By grounding its analysis in the participants’ observable conduct and displayed understanding, this case study takes an emic (participant-relevant) perspective and a praxeological (action-based) approach to analyze how consultation activities for second language (L2) learning evolve as social interaction. The study tracks how teaching objects (i.e., an object for the student to notice and potentially learn) emerge in interaction in situ (in context) and in vivo (as experienced) in the praxeological environment of IELTS consultations at a L2 speaking center and how students benefit from participating in them. The study’s secondary focus is to reconceptualize the notion of ‘noticing’ and ‘output’. This study aims to expand the understanding of noticing as a social practice and the theoretical and methodological scope of research on output by analyzing the dyadic interaction of a consultation activity with a specific analytical focus on a student’s act of noticing when deploying a teaching object. In the examples in the data, the student does not in the first instance notice through her own production.

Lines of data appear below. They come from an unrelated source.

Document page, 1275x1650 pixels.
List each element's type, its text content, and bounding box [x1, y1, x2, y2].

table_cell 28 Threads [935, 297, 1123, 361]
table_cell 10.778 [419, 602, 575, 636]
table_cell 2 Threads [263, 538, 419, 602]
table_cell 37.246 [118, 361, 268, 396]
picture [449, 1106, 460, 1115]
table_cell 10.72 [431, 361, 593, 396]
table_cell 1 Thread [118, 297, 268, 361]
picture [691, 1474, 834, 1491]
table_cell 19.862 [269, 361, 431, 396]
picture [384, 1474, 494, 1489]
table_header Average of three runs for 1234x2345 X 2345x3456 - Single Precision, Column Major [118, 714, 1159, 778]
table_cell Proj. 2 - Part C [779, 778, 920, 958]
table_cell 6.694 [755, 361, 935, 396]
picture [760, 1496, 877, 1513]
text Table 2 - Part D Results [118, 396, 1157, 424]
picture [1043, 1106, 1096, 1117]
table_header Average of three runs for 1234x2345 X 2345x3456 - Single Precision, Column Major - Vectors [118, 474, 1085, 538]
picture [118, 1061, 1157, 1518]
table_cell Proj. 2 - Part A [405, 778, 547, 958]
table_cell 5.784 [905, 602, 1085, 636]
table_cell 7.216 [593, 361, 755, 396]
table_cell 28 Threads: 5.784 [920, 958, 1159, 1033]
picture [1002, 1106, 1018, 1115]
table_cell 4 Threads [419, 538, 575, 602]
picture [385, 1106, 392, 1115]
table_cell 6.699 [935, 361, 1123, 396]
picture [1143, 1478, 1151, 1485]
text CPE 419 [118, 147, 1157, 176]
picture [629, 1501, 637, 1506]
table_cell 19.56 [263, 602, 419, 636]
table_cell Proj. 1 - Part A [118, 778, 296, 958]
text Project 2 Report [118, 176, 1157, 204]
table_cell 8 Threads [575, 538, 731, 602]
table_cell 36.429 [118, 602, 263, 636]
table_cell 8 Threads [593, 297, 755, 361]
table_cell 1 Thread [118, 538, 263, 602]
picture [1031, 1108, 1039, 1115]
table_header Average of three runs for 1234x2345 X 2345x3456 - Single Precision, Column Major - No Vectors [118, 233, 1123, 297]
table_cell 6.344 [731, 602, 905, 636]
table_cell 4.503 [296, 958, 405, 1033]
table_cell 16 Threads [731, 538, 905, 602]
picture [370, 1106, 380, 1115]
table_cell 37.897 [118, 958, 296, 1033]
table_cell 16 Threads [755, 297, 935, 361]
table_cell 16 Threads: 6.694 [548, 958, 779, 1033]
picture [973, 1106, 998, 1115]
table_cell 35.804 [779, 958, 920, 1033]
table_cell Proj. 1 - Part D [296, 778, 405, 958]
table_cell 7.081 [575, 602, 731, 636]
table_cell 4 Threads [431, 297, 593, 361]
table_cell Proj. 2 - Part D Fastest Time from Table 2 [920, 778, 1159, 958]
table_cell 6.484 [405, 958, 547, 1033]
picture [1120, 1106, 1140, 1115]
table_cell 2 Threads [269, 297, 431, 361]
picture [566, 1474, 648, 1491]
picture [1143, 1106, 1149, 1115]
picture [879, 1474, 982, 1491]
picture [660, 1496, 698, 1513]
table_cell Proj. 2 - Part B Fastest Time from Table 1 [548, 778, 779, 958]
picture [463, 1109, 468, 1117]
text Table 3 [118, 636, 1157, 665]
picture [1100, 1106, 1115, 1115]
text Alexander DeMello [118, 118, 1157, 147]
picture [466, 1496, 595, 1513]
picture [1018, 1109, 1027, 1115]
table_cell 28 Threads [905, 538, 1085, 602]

Rather, she notices the target form that the tutor has guided them toward. In other words, the analysis shows how the student shows her noticing of linguistic problems and attention to target forms through the collaborative social orientation with the tutor.

 

Eunseok Ro is an Assistant Professor in the Division of Liberal Studies at Kangwon National University (KNU). He received his Ph.D. in Second Language Studies from University of Hawai‘i in December 2017. He worked as an Assistant Professor in the Department of English at City University of Hong Kong before he joined KNU in April this year. His research articles have appeared in various scholarly journals including but not limited to Applied Linguistics, Modern Language Journal, TESOL Quarterly, Journal of Pragmatics, Linguistics and Education, and Journal of English for Academic Purposes. His research interests include conversation analysis for second language acquisition, interactional competence, institutional interaction, literacy as social practice, and L2 pedagogy.